#### EXERCISE GOAL
Every line of the entries below that includes "SrcACtrl" belongs in the answer, copied as written.

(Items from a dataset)
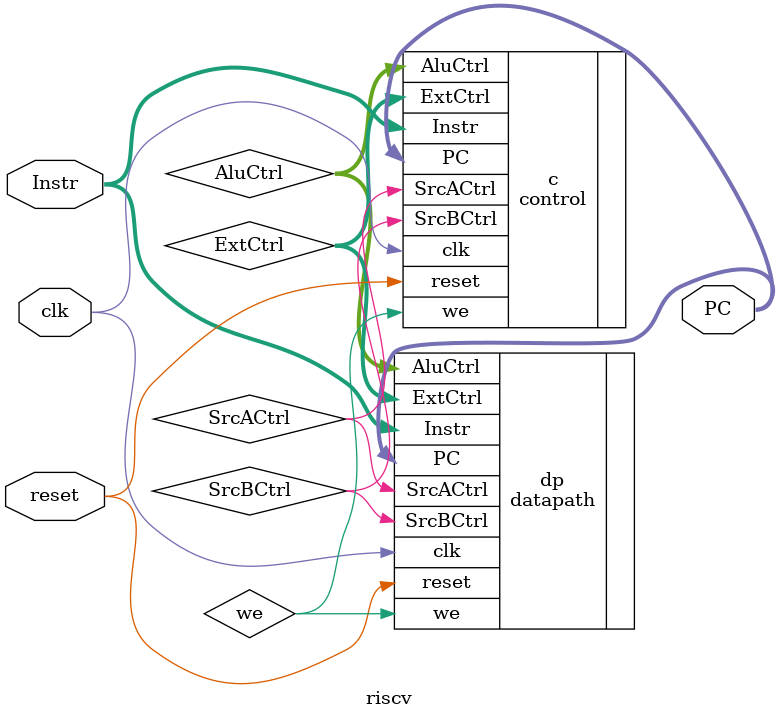
<source format=sv>
module riscv #(parameter XLEN = 32) (input logic clk, reset, input logic [XLEN-1:0] Instr, output logic [XLEN-1:0] PC);

	logic [3:0] AluCtrl; 
	logic [1:0] ExtCtrl; 
	logic SrcACtrl, SrcBCtrl, we;
	
	datapath #(XLEN) dp(.clk(clk), .reset(reset), .PC(PC), .Instr(Instr), .AluCtrl(AluCtrl), .ExtCtrl(ExtCtrl), .SrcACtrl(SrcACtrl), .SrcBCtrl(SrcBCtrl), .we(we));
	
	control #(XLEN) c(.clk(clk), .reset(reset), .PC(PC), .Instr(Instr), .AluCtrl(AluCtrl), .ExtCtrl(ExtCtrl), .SrcACtrl(SrcACtrl), .SrcBCtrl(SrcBCtrl), .we(we));
	
endmodule
</source>
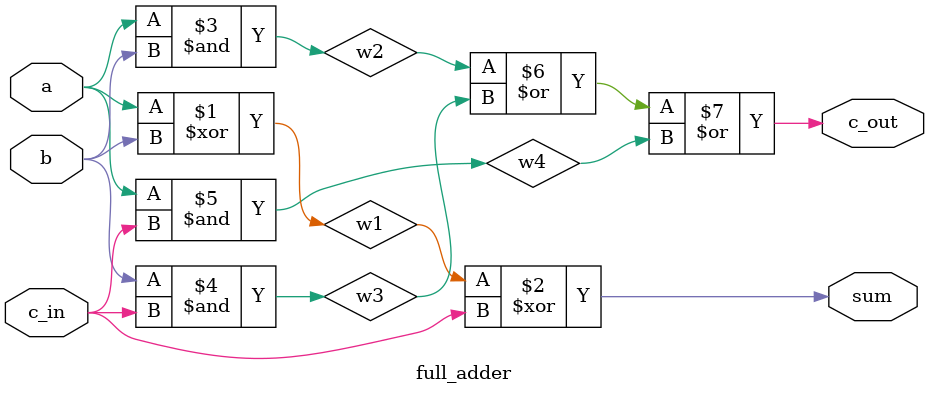
<source format=v>
`timescale 1ns / 1ps
module full_adder (
    input a,       // First input bit
    input b,       // Second input bit
    input c_in,    // Carry-in
    output sum,    // Sum output
    output c_out   // Carry-out
);

// Internal wires
wire w1, w2, w3, w4;

// Sum = a ^ b ^ c_in
xor g1(w1, a, b);
xor g2(sum, w1, c_in);

// Carry-out = (a & b) | (b & c_in) | (a & c_in)
and g3(w2, a, b);
and g4(w3, b, c_in);
and g5(w4, a, c_in);  // w1 reused temporarily
or  g6(c_out, w2, w3, w4);

endmodule
</source>
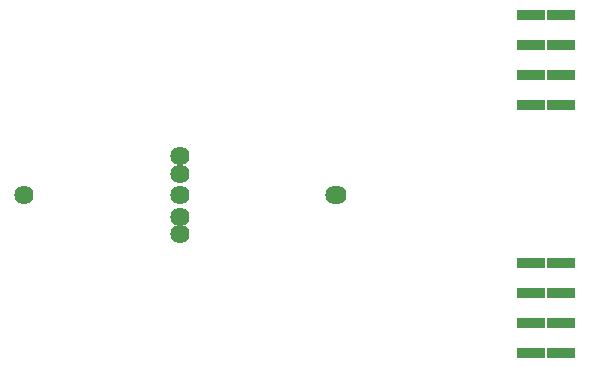
<source format=gbs>
G04*
G04 #@! TF.GenerationSoftware,Altium Limited,Altium Designer,18.1.7 (191)*
G04*
G04 Layer_Color=16711935*
%FSLAX44Y44*%
%MOMM*%
G71*
G01*
G75*
%ADD13C,1.6256*%
%ADD14R,2.4932X0.9632*%
D13*
X133000Y0D02*
D03*
X0Y33000D02*
D03*
Y18000D02*
D03*
Y-18000D02*
D03*
Y-33000D02*
D03*
X131500Y-0D02*
D03*
X0Y0D02*
D03*
X-132000D02*
D03*
D14*
X322700Y76900D02*
D03*
X297300D02*
D03*
X322700Y102300D02*
D03*
X297300D02*
D03*
X322700Y127700D02*
D03*
X297300D02*
D03*
X322700Y153100D02*
D03*
X297300D02*
D03*
X322700Y-133100D02*
D03*
X297300D02*
D03*
X322700Y-107700D02*
D03*
X297300D02*
D03*
X322700Y-82300D02*
D03*
X297300D02*
D03*
X322700Y-56900D02*
D03*
X297300D02*
D03*
M02*

</source>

#### ANSWER AREA
	logic SrcACtrl, SrcBCtrl, we;
	datapath #(XLEN) dp(.clk(clk), .reset(reset), .PC(PC), .Instr(Instr), .AluCtrl(AluCtrl), .ExtCtrl(ExtCtrl), .SrcACtrl(SrcACtrl), .SrcBCtrl(SrcBCtrl), .we(we));
	control #(XLEN) c(.clk(clk), .reset(reset), .PC(PC), .Instr(Instr), .AluCtrl(AluCtrl), .ExtCtrl(ExtCtrl), .SrcACtrl(SrcACtrl), .SrcBCtrl(SrcBCtrl), .we(we));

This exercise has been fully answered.